In some instances, the C source file will not successfully compile.

Below, we left out the semicolon at the end of the printf statement.

#include <stdio.h>int main(void)
{
printf("Hello, World!\n")
return (0);
}

An error message displays that a semicolon was expected before return.

vagrant@vagrant-ubuntu-trusty-64:~$ gcc -o main main.c
main.c: In function 'main':
main.c:5:7: error: expected ';' before 'return'
return (0);
^
vagrant@vagrant-ubuntu-trusty-64:~$

If we add the semicolon back…

#include <stdio.h>int main(void)
{
printf("Hello, World!\n");
return (0);
}

…and then recompile, the error message will be gone.

vagrant@vagrant-ubuntu-trusty-64:~$ gcc -o main main.c
vagrant@vagrant-ubuntu-trusty-64:~$ ./main
Hello, World!
vagrant@vagrant-ubuntu-trusty-64:~$

Even if your source file compiles, check if your output is correct.

#include <stdio.h>int main(void)
{
printf("The sum of 9+2 is: %i\n", 10);
return (0);
}

…but the output is not correct.

vagrant@vagrant-ubuntu-trusty-64:~$ ./main2
The sum of 9+2 is: 10
vagrant@vagrant-ubuntu-trusty-64:~$

Oops, we have an error due to a typo in the source code.

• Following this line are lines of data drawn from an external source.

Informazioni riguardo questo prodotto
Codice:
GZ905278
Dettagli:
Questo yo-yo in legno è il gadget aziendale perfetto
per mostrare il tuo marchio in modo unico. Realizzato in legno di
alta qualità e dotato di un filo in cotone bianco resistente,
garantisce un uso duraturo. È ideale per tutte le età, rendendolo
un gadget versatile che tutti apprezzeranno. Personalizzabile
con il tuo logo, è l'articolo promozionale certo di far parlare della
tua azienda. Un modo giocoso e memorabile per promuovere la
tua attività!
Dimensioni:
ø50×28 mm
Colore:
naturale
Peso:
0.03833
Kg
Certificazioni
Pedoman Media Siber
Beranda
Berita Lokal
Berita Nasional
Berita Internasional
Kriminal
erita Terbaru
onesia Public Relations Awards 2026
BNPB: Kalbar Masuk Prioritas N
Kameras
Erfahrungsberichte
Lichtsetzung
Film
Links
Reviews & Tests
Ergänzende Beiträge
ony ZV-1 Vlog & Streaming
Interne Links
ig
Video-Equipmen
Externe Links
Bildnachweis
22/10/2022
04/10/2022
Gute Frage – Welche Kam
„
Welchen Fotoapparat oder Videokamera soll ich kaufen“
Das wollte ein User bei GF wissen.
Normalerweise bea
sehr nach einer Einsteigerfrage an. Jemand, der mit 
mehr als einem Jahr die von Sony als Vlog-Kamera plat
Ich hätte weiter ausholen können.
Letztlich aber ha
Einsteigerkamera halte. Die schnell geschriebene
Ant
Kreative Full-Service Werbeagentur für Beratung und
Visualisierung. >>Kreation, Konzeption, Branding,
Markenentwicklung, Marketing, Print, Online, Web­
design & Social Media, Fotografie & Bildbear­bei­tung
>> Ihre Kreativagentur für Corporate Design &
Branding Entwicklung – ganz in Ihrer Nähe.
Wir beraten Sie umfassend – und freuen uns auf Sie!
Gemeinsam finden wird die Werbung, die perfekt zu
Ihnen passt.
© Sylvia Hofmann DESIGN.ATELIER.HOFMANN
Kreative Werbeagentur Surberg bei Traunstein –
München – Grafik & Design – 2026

printf("The sum of 9+2 is: %i\n", 10);

We know that 9+2 = 11 but the compiler did as the code instructed in the above line. It substituted the number 10 into the format specifer %i.

The correct code would have been:

#include <stdio.h>int main(void)
{
printf("The sum of 9+2 is: %i\n", 11);
return (0);
}

To sum up, the four steps of compilation are: preprocessing, compiling, assembly, linking.